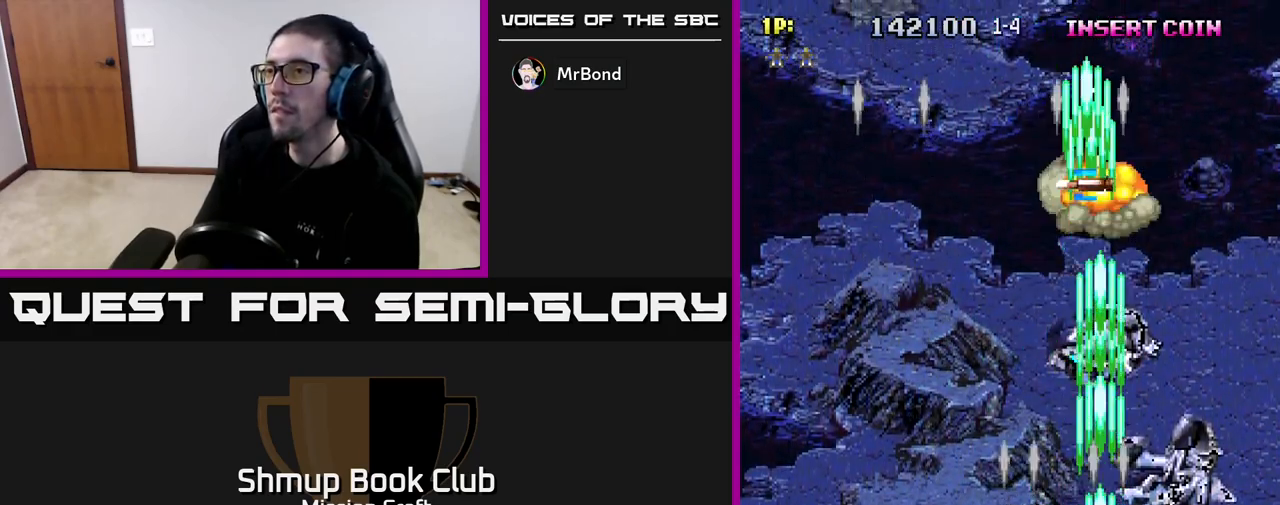
{"buttons": ["R2", "DPAD_UP", "DPAD_LEFT"], "left_stick": "center", "right_stick": "center", "events": [[50, "DPAD_DOWN", "up"], [67, "DPAD_LEFT", "down"], [117, "DPAD_UP", "down"]]}
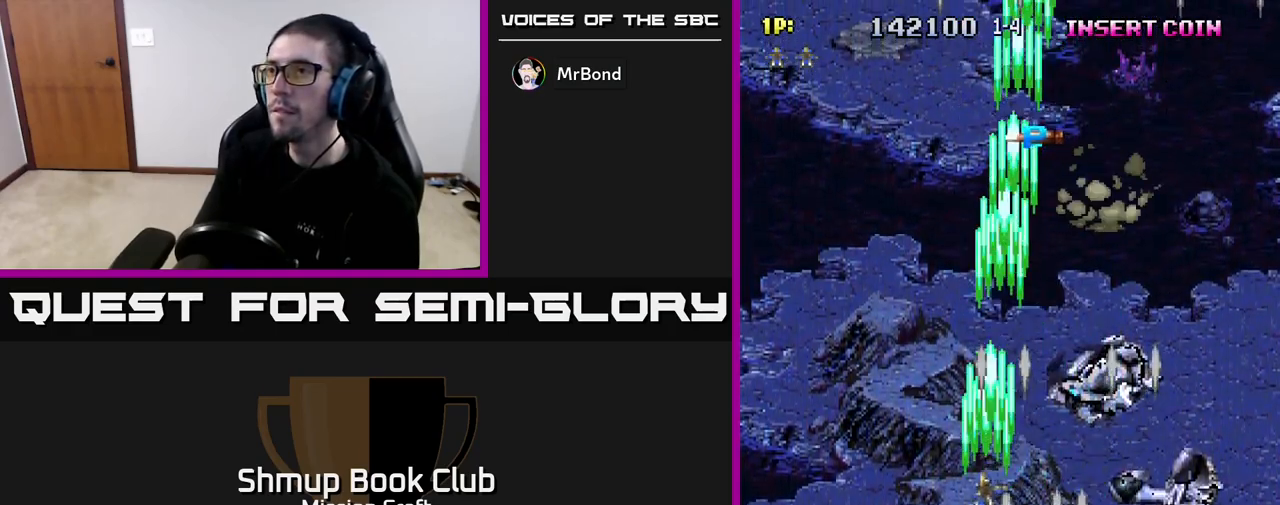
{"buttons": ["R2", "DPAD_UP"], "left_stick": "center", "right_stick": "center", "events": [[117, "DPAD_LEFT", "up"]]}
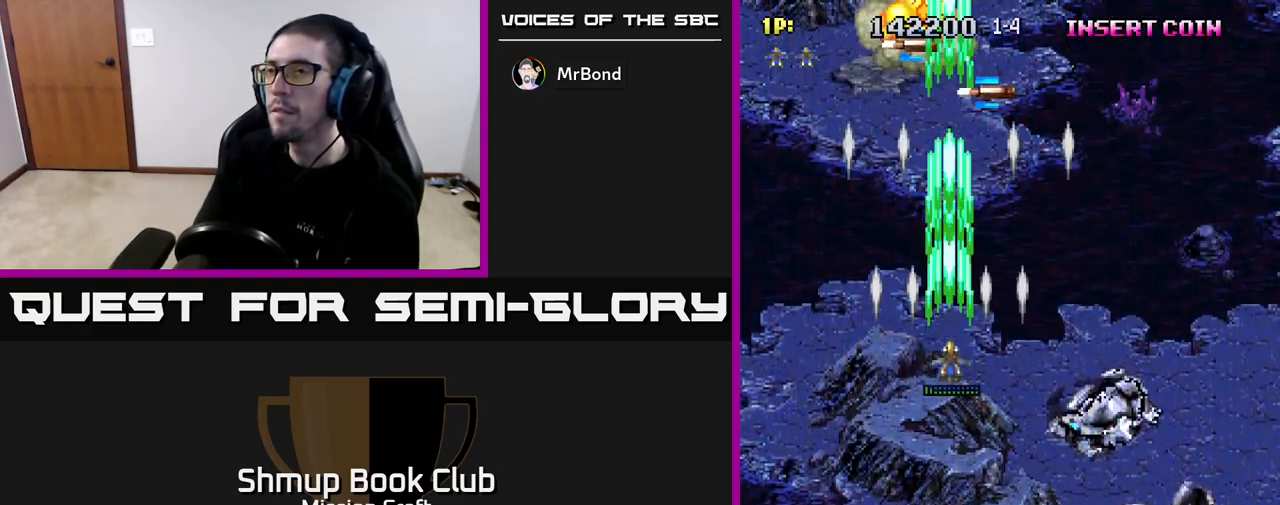
{"buttons": ["R2", "DPAD_UP", "DPAD_LEFT"], "left_stick": "center", "right_stick": "center", "events": [[283, "DPAD_LEFT", "down"]]}
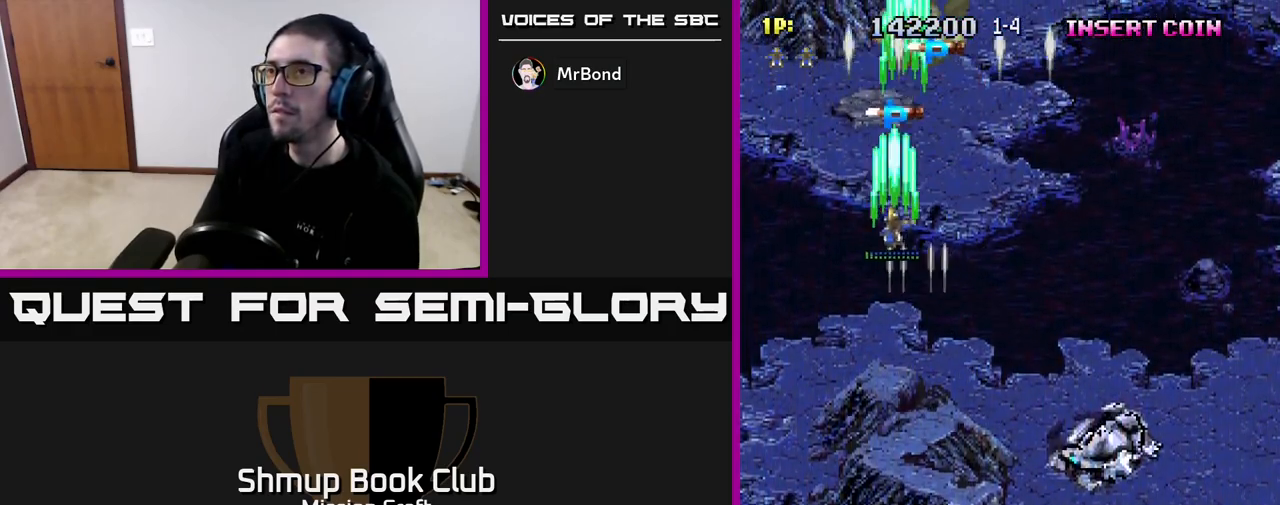
{"buttons": ["R2", "DPAD_UP"], "left_stick": "center", "right_stick": "center", "events": [[50, "DPAD_LEFT", "up"]]}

▶ **Work order**: Pictures are not part of the copy. Restate everything else in the listing word for word.

▶ **Task output**:
{"buttons": ["R2", "DPAD_UP", "DPAD_LEFT"], "left_stick": "center", "right_stick": "center", "events": [[50, "DPAD_DOWN", "up"], [67, "DPAD_LEFT", "down"], [117, "DPAD_UP", "down"]]}
{"buttons": ["R2", "DPAD_UP"], "left_stick": "center", "right_stick": "center", "events": [[117, "DPAD_LEFT", "up"]]}
{"buttons": ["R2", "DPAD_UP", "DPAD_LEFT"], "left_stick": "center", "right_stick": "center", "events": [[283, "DPAD_LEFT", "down"]]}
{"buttons": ["R2", "DPAD_UP"], "left_stick": "center", "right_stick": "center", "events": [[50, "DPAD_LEFT", "up"]]}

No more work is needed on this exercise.